Heuristic:Fastai Fastbook Weight Decay Tuning
| Knowledge Sources | |
|---|---|
| Domains | Optimization, Regularization |
| Last Updated | 2026-02-09 17:00 GMT |
Overview
Weight decay (`wd`) regularization heuristic: use `wd=0.1` for collaborative filtering and NLP, rely on fastai defaults elsewhere.
Description
Weight decay (L2 regularization) penalizes large parameter values by adding a term proportional to the sum of squared weights to the loss function. In practice, rather than computing the expensive sum `wd * (parameters**2).sum()`, the gradient is directly modified: `parameters.grad += wd * 2 * parameters`. The fastai library simplifies this further (absorbing the factor of 2 into the `wd` parameter), so users just pass `wd=` to `fit_one_cycle`.
Usage
Use this heuristic when training models that show signs of overfitting (validation loss increasing while training loss decreases). Particularly important for:
- Collaborative filtering: Embedding-based models tend to overfit on sparse user-item matrices
- NLP language models: Large vocabularies and sequential dependencies encourage overfitting
- Any model where you observe a growing gap between training and validation metrics
The Insight (Rule of Thumb)
- Action: Pass `wd=` parameter to `fit_one_cycle` or `fit`.
- Value: `wd=0.1` for collaborative filtering and NLP models. fastai's default weight decay works well for vision models.
- Trade-off: Higher weight decay constrains model capacity (prevents large weights) which can reduce overfitting but may underfit if set too high.
Reasoning
Weight decay is mathematically equivalent to adding `wd * (parameters**2).sum()` to the loss, but is implemented as a direct gradient modification for efficiency and numerical stability.

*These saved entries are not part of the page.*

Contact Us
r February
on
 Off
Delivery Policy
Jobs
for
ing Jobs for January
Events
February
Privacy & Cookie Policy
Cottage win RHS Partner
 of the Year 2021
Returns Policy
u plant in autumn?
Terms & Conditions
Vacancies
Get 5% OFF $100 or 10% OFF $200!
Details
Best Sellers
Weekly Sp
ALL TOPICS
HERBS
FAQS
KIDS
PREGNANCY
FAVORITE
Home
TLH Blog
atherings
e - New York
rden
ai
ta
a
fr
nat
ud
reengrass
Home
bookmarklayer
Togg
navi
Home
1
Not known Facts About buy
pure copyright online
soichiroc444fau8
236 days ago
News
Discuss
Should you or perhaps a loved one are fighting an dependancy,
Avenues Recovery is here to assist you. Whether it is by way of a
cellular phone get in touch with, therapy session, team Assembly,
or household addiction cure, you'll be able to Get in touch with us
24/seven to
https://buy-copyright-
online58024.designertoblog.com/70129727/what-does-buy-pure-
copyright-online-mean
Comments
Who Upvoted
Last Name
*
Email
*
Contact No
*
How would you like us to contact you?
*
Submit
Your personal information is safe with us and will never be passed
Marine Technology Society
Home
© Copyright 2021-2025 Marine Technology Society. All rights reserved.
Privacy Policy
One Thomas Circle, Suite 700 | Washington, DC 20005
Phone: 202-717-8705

The value `wd=0.1` was shown in the Fastbook collaborative filtering chapter to significantly improve validation loss (from overfitting to stable convergence). The key principle is that constraining weight magnitudes forces the model to learn more generalizable representations rather than memorizing the training set.
Code Evidence
Weight decay explanation and usage from `08_collab.md:371-388`:
# Theory: loss_with_wd = loss + wd * (parameters**2).sum()
# Practice: parameters.grad += wd * 2 * parameters
model = DotProductBias(n_users, n_movies, 50)
learn = Learner(dls, model, loss_func=MSELossFlat())
learn.fit_one_cycle(5, 5e-3, wd=0.1)
NLP language model with weight decay from `12_nlp_dive.md:836`:
learn.fit_one_cycle(15, 1e-2, wd=0.1)